Reform of the jury system is long overdue

It would help if former jurors could be surveyed about their experience

Each year thousands of people are summoned to courts around the country to decide if their fellow citizens have committed the most serious criminal offences. Hundreds undertake this task annually, often for weeks and sometimes months. While judges who preside over criminal trials are very conscious of the enormous contribution jurors make to the administration of justice, the system can appear indifferent to their needs.

Jurors may incur significant expense in travelling to court but will not be reimbursed by the State. They may be selected for a particular trial and be ready to serve, only to be told that they are not needed for a number of days while legal issues are determined. When they finish their jury service they will have no opportunity to give feedback on the process in which they have played a central role. They may have seen and heard traumatic or upsetting evidence, but the State provides them with no counselling or support.

Reform of the jury system is long overdue. In 2013 the Law Reform Commission published its Report on Jury Service, recommending a raft of changes to law and procedure. However, nothing has been done in relation to important recommendations on issues including the composition of juries, the introduction of a system of deferral of jury service and an expenses regime, or the creation of a statutory offence of jury misconduct. A Justice Sector Working Group is currently examining these issues.

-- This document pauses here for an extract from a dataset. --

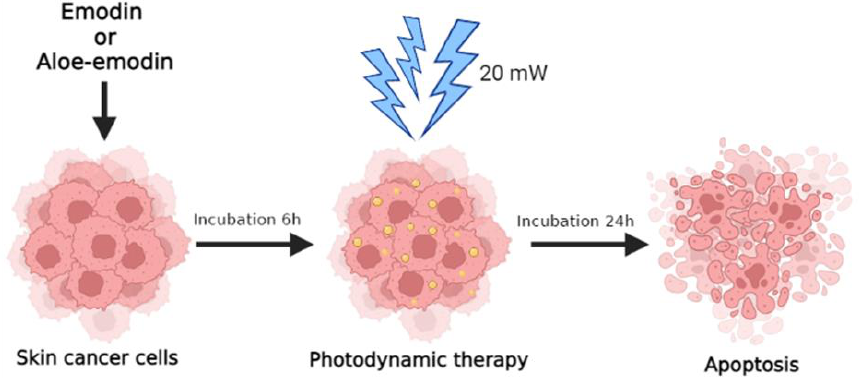
Figure 1. Scheme of emodin or aloe-emodin treated and mechanism of photodynamic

Research by the Sutherland School of Law found that judges hold jurors in high esteem. They point to the incisive questions they ask and the obvious seriousness with which they undertake their task. They emphasised that jurors should be treated with respect and that the system should inconvenience them to the least possible extent. They also believe that the treatment of jurors could be improved. A number of these changes would require legislation.


The judges in our study advocated the introduction of a system of juror expenses without delay. One judge captured the overall sentiment when they said that people should not be paid to undertake a civic duty, but nor should they be at a financial loss for doing so.

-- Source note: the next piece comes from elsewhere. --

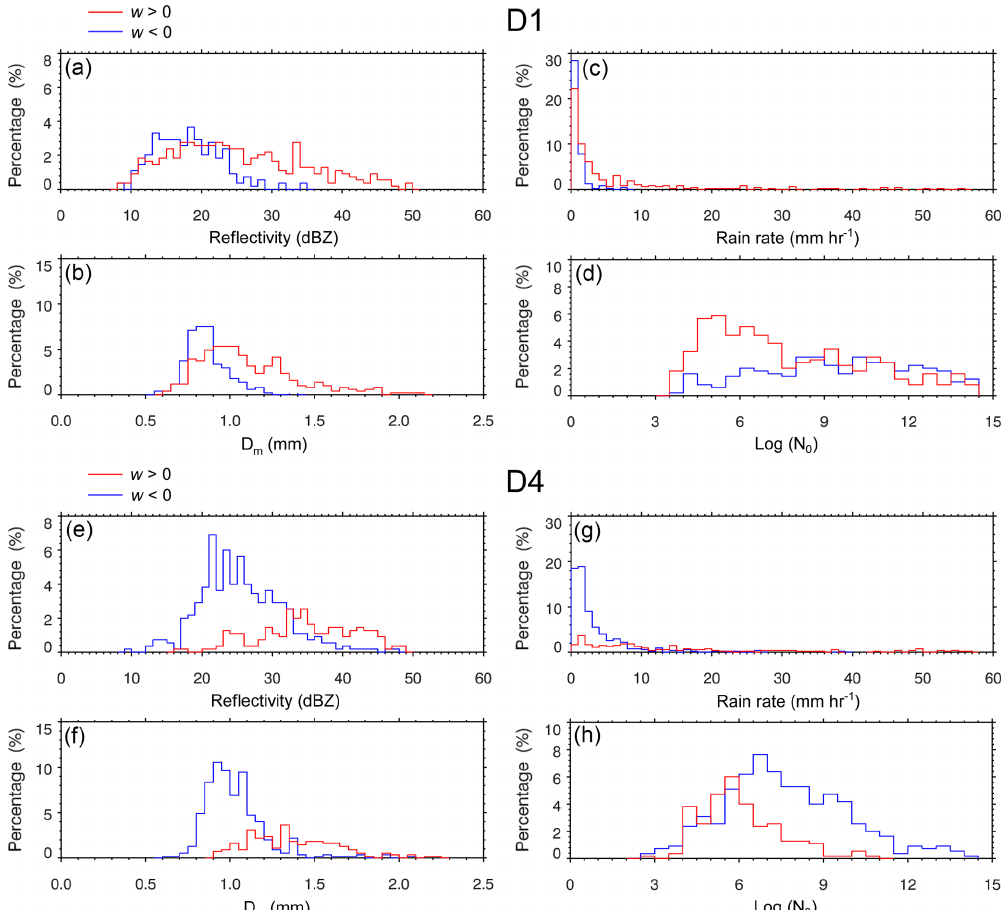
Figure 9. Frequency histograms of retrieved DSD parameters with regard to the upward (red line) and downward w (blue): (a) radar reflec- tivity (dBZ), (b) D m (mm), (c) rain rate (mmh − 1 ), and (d) N 0 (m − 3 mm − 1 − µ ) in log scale at D1 (top four panels) and same as these but for D4 (bottom four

Another area which judges identified as requiring reform was the absence of a mechanism to determine legal issues in advance of the trial. At present a jury must be empanelled and then excluded from the courtroom, sometimes for days, while the issues are determined. A committee chaired by Mr Justice Fennelly called for the introduction of preliminary hearings to address this problem in 2003. The current Director of Public Prosecutions has also called for legislation on this matter.

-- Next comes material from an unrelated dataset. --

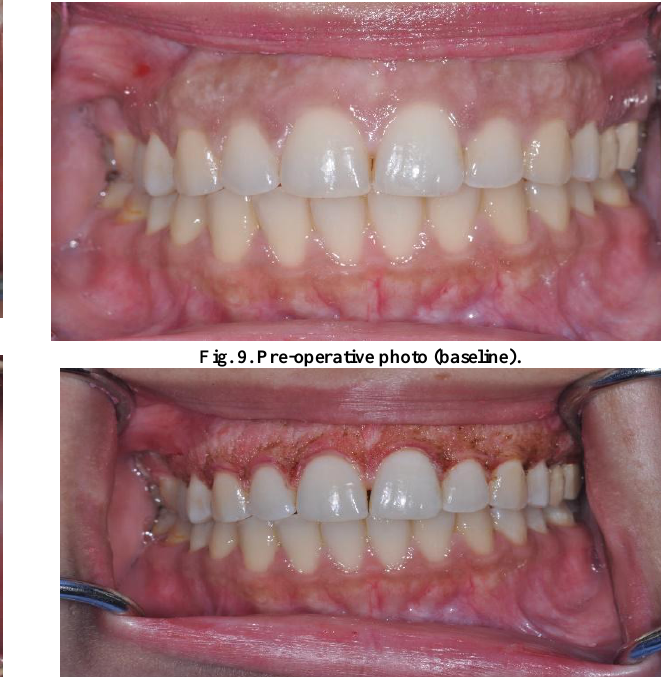
Fig. 5. Pre-operative photo (baseline).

Although we interviewed judges and barristers, the voice of the juror is absent from our study. This is because it is not clear if Irish law permits the interviewing of former jurors about their jury service. There is a general legal principle that a jury’s deliberations are secret. Jurors are routinely warned by judges not to discuss the case they are hearing with anyone outside the jury, including their friends and family members. It is unclear how far this secrecy rule extends.

In Australia and New Zealand, countries with similar rules regarding jury secrecy, it has been possible for academics to survey former jurors to learn about their experiences. The results of such research are published without identifying individual trials or jurors. This has helped academics, policymakers, judges and lawyers to better understand the needs and concerns of jurors and provided an evidence base for law reform and changes in practice.

We argue that provision should be made by law for academic research involving former jurors. This is yet another area of the law in which reform has been recommended by the Law Reform Commission, first in the early 1990s and most recently in 2013. The vast majority of judges we interviewed supported the idea of research with former jurors. They pointed to the lack of feedback about jurors’ experiences and the undesirable information deficit this creates. In the absence of legislation on this issue, a committee of judges should be established to review applications for academic research involving former jurors. Such a system would provide a framework within which research could be conducted without fear of criminal prosecution.

Jury service receives little attention in public discourse but is vital to the trial of serious offences. In our research, judges who presided over jury trials pointed to a number of ways in which the system could be reformed to make jury service less burdensome. This is very helpful but a missing piece remains - the insights and perceptions of jurors themselves.

Dr Mark Coen and Dr Niamh Howlin are members of the Institute of Criminology and Criminal Justice at the Sutherland School of Law, University College Dublin. Judges and Juries in Ireland: An Empirical Study was launched by the Chief Justice on Tuesday.